MARTES DE PENTECOSTÉS


PETICIONES AL ESPÍRITU SANTO

Abandonado a sí mismo, el hombre permanecería en el triste estado en que cayó desde el pecado original, SIN PODER SALIR  de él a causa de su viciada naturaleza. Así como nos es imposible elevarnos corporalmente y permanecer en el aire si no somos sostenidos, tampoco puede nuestra alma hacer acto alguno sobrenatural ni remontarse hacia Dios si no le ayuda la gracia divina. Por eso dijo el Apóstol: “… no porque seamos suficientes o capaces por nosotros mismos para concebir algún buen pensamiento, como de nosotros mismo: sino que nuestra suficiencia o capacidad viene de Dios (II Corintios 3, 5).” Si sabemos persuadirnos de estas ideas, si sentimos de este modo y obramos en consecuencia, poseeremos el buen espíritu, espíritu de humildad que nos lleva a anonadarnos ante la Majestad divina y hace que nos consideremos siempre los últimos en méritos y virtudes.

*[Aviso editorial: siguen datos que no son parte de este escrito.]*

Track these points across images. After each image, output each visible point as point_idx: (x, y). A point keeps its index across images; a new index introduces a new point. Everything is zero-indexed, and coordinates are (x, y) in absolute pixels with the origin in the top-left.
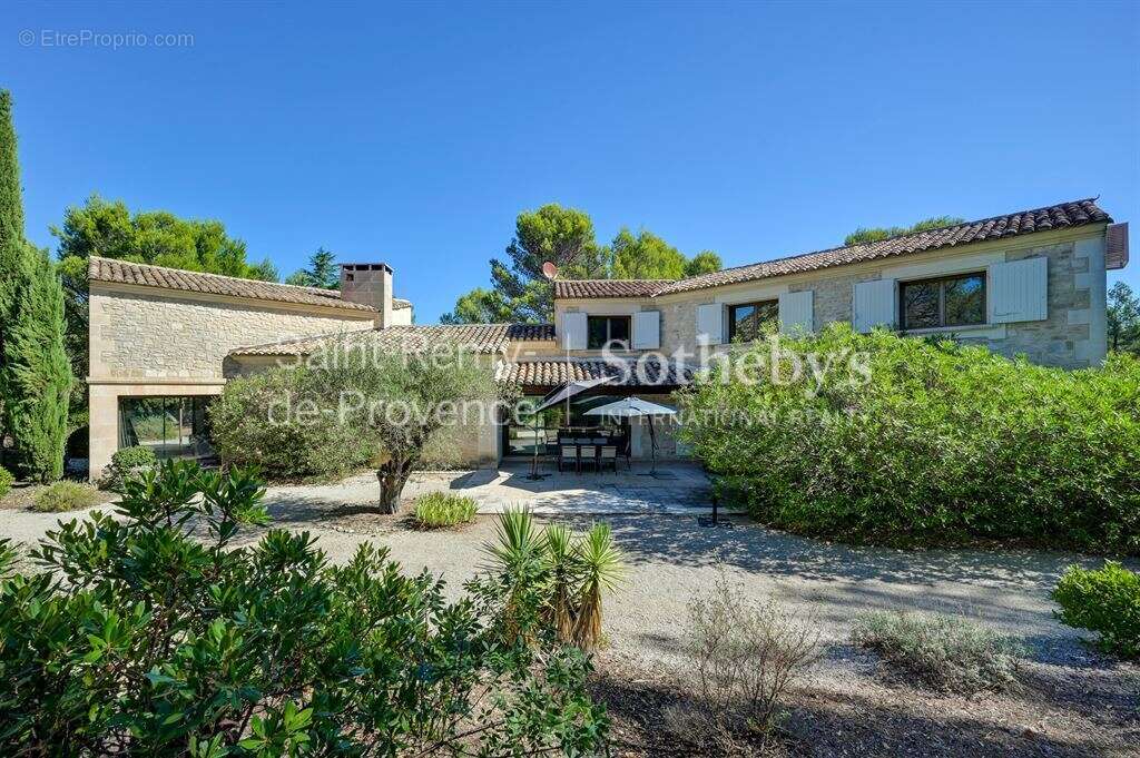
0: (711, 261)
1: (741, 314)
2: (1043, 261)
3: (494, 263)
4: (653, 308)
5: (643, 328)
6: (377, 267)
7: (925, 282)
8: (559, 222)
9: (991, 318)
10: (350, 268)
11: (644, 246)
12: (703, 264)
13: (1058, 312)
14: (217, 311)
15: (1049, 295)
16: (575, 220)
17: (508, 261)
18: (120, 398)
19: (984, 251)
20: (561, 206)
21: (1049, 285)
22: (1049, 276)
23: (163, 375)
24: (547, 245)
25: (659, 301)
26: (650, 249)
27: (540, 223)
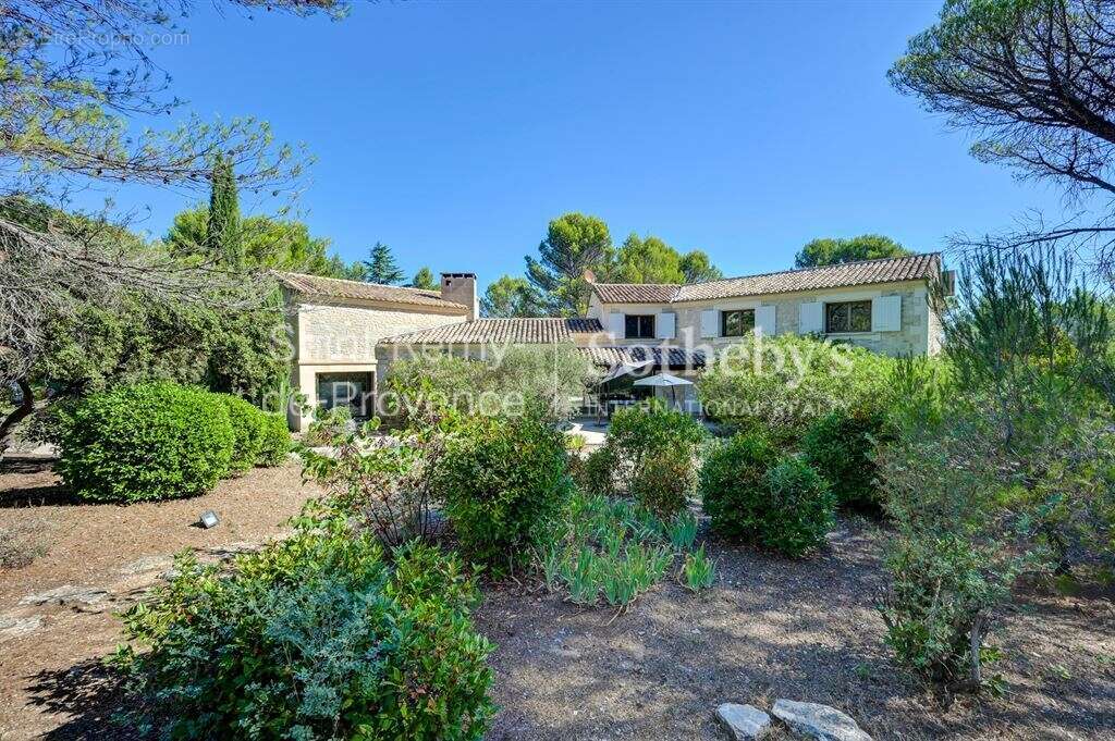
0: (701, 259)
1: (732, 320)
2: (899, 298)
3: (528, 258)
4: (670, 311)
5: (663, 326)
6: (470, 276)
7: (840, 305)
8: (584, 230)
9: (874, 329)
10: (449, 275)
11: (650, 249)
12: (694, 261)
13: (906, 327)
14: (371, 312)
15: (902, 317)
16: (596, 227)
17: (537, 256)
18: (317, 374)
19: (870, 290)
20: (586, 214)
21: (902, 311)
22: (902, 306)
23: (338, 358)
24: (575, 248)
25: (674, 306)
26: (654, 251)
27: (569, 230)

El primero y principal efecto de esta humildad es una entera DEPENDENC IA de Dios. La fe nos dice que nada podemos en el orden sobrenatural y que, sin embargo, para salvarnos debemos elevarnos al orden sobrenatural; luego habremos de recurrir necesariamente al Señor, único autor de toda gracia, y habremos de depender de sus divinas inspiraciones y de su ayuda para adelantar en el camino del cielo. Como un niño pequeñito no puede dar paso si no se le lleva de la mano o si no se le sostiene, así nosotros necesitamos que nuestro Padre celestial nos sostenga y conduzca, porque sin él ni siquiera podríamos ponernos en movimiento por las sendas de la virtud. Así lo dice San Pablo: “Porque Dios es el que produce en vosotros así el querer como el obrar, según su beneplácito (Filipenses 2, 13).”
                           
Obrar en consecuencia con esta verdad, es decir, PIDIENDO SIN CESAR la ayuda divina, es también tener buen espíritu, el espíritu de aquel que dijo: “En verdad os digo que si no os volvéis y hacéis semejantes a los niños en la sencillez e inocencia, no entraréis en el reino de los cielos (Mateo 18, 3).” Ser como niños consiste en que comprendamos nuestra impotencia para obrar el bien, en buscar siempre el apoyo de Dios y en rogarle incesantemente que nos ilumine, nos dirija y nos sostenga, cumpliendo así el precepto divino: “Hay que orar perseverantemente y no desfallecer (Lucas 18, 1).”
¡Oh Dios mío! ¿Por qué no habré estado siempre animado de semejantes disposiciones, en vez de presumir de mí, afrontando el peligro en tantas ocasiones, sin contar más que con mis escasas fuerzas? ¿Cómo me habré atrevido tantas veces a descuidar las meditaciones, las lecturas piadosas, la asistencia a la Santa Misa, la Comunión y demás ejercicios devotos como si no fueran absolutamente necesarios para mi vida espiritual? Hazme comprender. ¡oh Señor!, que el orgullo es el principio de todo mal, y que la HUMILDAD es, en cambio, el origen de todo bien. Concédeme, por tanto, esta preciosa virtud, para que ella me inspire vigilancia de mí mismo, temor por mi debilidad y espíritu de ORACIÓN CONSTANTE; para que me enseñe a vivir siempre bajo el imperio del Espíritu Santo y me haga sumiso y dócil a sus DIVINAS INSPIRACIONES.